» Problem statement
Each record that follows should be reproduced in full, character for character.

*** Opening of Source information ***

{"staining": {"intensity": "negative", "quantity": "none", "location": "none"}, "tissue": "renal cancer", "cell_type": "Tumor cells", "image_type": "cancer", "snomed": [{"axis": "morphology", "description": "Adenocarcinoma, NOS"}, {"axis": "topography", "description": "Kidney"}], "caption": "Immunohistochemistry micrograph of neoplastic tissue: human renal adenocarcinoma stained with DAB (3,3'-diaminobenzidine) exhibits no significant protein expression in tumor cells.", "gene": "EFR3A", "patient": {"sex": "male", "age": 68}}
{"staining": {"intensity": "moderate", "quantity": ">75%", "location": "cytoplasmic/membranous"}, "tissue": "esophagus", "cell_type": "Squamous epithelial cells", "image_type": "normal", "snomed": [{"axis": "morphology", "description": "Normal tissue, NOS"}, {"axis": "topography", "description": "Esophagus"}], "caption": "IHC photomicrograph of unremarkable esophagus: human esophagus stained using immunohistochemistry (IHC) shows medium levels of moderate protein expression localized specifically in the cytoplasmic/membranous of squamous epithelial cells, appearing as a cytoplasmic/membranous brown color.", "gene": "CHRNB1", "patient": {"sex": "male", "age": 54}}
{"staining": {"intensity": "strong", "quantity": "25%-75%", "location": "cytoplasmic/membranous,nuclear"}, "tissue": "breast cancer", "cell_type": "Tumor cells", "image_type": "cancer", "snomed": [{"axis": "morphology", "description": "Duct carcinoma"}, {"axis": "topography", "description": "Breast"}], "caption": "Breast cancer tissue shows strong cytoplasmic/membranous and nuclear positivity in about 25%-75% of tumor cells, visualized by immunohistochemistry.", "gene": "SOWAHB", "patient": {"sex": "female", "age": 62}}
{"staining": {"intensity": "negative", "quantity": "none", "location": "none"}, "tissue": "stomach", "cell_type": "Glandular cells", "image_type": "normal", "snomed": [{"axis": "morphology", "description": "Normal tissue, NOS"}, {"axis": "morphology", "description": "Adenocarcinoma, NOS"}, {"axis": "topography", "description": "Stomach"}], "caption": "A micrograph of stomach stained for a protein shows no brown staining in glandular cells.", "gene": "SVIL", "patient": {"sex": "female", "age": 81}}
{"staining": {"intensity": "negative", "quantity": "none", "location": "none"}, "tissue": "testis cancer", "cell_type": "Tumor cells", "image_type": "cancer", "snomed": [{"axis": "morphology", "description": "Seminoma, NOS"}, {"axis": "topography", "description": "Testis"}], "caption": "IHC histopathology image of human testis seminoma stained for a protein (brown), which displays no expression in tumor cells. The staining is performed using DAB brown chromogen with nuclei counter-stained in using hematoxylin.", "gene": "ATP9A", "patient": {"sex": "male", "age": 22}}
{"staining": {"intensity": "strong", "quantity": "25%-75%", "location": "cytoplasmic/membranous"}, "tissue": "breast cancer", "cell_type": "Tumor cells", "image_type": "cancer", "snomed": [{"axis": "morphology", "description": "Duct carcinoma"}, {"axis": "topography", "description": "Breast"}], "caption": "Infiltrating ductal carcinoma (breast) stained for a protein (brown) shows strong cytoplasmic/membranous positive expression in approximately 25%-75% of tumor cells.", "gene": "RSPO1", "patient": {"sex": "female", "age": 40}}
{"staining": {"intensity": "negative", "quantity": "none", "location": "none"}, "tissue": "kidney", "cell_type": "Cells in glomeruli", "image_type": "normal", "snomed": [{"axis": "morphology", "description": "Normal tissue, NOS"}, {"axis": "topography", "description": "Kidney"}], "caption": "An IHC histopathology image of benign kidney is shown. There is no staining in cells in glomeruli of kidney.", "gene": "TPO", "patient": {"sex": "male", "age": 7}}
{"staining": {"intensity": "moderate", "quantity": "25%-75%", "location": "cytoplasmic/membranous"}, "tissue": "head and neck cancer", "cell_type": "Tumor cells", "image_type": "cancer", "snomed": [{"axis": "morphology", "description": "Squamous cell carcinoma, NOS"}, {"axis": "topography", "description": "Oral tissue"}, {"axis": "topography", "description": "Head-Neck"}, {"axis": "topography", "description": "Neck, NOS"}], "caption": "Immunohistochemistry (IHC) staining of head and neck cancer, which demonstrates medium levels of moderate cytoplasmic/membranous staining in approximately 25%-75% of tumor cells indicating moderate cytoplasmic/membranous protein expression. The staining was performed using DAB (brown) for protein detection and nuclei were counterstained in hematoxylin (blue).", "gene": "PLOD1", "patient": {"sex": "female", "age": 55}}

*** Close of Source information ***

» Answer box
{"staining": {"intensity": "negative", "quantity": "none", "location": "none"}, "tissue": "renal cancer", "cell_type": "Tumor cells", "image_type": "cancer", "snomed": [{"axis": "morphology", "description": "Adenocarcinoma, NOS"}, {"axis": "topography", "description": "Kidney"}], "caption": "Immunohistochemistry micrograph of neoplastic tissue: human renal adenocarcinoma stained with DAB (3,3'-diaminobenzidine) exhibits no significant protein expression in tumor cells.", "gene": "EFR3A", "patient": {"sex": "male", "age": 68}}
{"staining": {"intensity": "moderate", "quantity": ">75%", "location": "cytoplasmic/membranous"}, "tissue": "esophagus", "cell_type": "Squamous epithelial cells", "image_type": "normal", "snomed": [{"axis": "morphology", "description": "Normal tissue, NOS"}, {"axis": "topography", "description": "Esophagus"}], "caption": "IHC photomicrograph of unremarkable esophagus: human esophagus stained using immunohistochemistry (IHC) shows medium levels of moderate protein expression localized specifically in the cytoplasmic/membranous of squamous epithelial cells, appearing as a cytoplasmic/membranous brown color.", "gene": "CHRNB1", "patient": {"sex": "male", "age": 54}}
{"staining": {"intensity": "strong", "quantity": "25%-75%", "location": "cytoplasmic/membranous,nuclear"}, "tissue": "breast cancer", "cell_type": "Tumor cells", "image_type": "cancer", "snomed": [{"axis": "morphology", "description": "Duct carcinoma"}, {"axis": "topography", "description": "Breast"}], "caption": "Breast cancer tissue shows strong cytoplasmic/membranous and nuclear positivity in about 25%-75% of tumor cells, visualized by immunohistochemistry.", "gene": "SOWAHB", "patient": {"sex": "female", "age": 62}}
{"staining": {"intensity": "negative", "quantity": "none", "location": "none"}, "tissue": "stomach", "cell_type": "Glandular cells", "image_type": "normal", "snomed": [{"axis": "morphology", "description": "Normal tissue, NOS"}, {"axis": "morphology", "description": "Adenocarcinoma, NOS"}, {"axis": "topography", "description": "Stomach"}], "caption": "A micrograph of stomach stained for a protein shows no brown staining in glandular cells.", "gene": "SVIL", "patient": {"sex": "female", "age": 81}}
{"staining": {"intensity": "negative", "quantity": "none", "location": "none"}, "tissue": "testis cancer", "cell_type": "Tumor cells", "image_type": "cancer", "snomed": [{"axis": "morphology", "description": "Seminoma, NOS"}, {"axis": "topography", "description": "Testis"}], "caption": "IHC histopathology image of human testis seminoma stained for a protein (brown), which displays no expression in tumor cells. The staining is performed using DAB brown chromogen with nuclei counter-stained in using hematoxylin.", "gene": "ATP9A", "patient": {"sex": "male", "age": 22}}
{"staining": {"intensity": "strong", "quantity": "25%-75%", "location": "cytoplasmic/membranous"}, "tissue": "breast cancer", "cell_type": "Tumor cells", "image_type": "cancer", "snomed": [{"axis": "morphology", "description": "Duct carcinoma"}, {"axis": "topography", "description": "Breast"}], "caption": "Infiltrating ductal carcinoma (breast) stained for a protein (brown) shows strong cytoplasmic/membranous positive expression in approximately 25%-75% of tumor cells.", "gene": "RSPO1", "patient": {"sex": "female", "age": 40}}
{"staining": {"intensity": "negative", "quantity": "none", "location": "none"}, "tissue": "kidney", "cell_type": "Cells in glomeruli", "image_type": "normal", "snomed": [{"axis": "morphology", "description": "Normal tissue, NOS"}, {"axis": "topography", "description": "Kidney"}], "caption": "An IHC histopathology image of benign kidney is shown. There is no staining in cells in glomeruli of kidney.", "gene": "TPO", "patient": {"sex": "male", "age": 7}}
{"staining": {"intensity": "moderate", "quantity": "25%-75%", "location": "cytoplasmic/membranous"}, "tissue": "head and neck cancer", "cell_type": "Tumor cells", "image_type": "cancer", "snomed": [{"axis": "morphology", "description": "Squamous cell carcinoma, NOS"}, {"axis": "topography", "description": "Oral tissue"}, {"axis": "topography", "description": "Head-Neck"}, {"axis": "topography", "description": "Neck, NOS"}], "caption": "Immunohistochemistry (IHC) staining of head and neck cancer, which demonstrates medium levels of moderate cytoplasmic/membranous staining in approximately 25%-75% of tumor cells indicating moderate cytoplasmic/membranous protein expression. The staining was performed using DAB (brown) for protein detection and nuclei were counterstained in hematoxylin (blue).", "gene": "PLOD1", "patient": {"sex": "female", "age": 55}}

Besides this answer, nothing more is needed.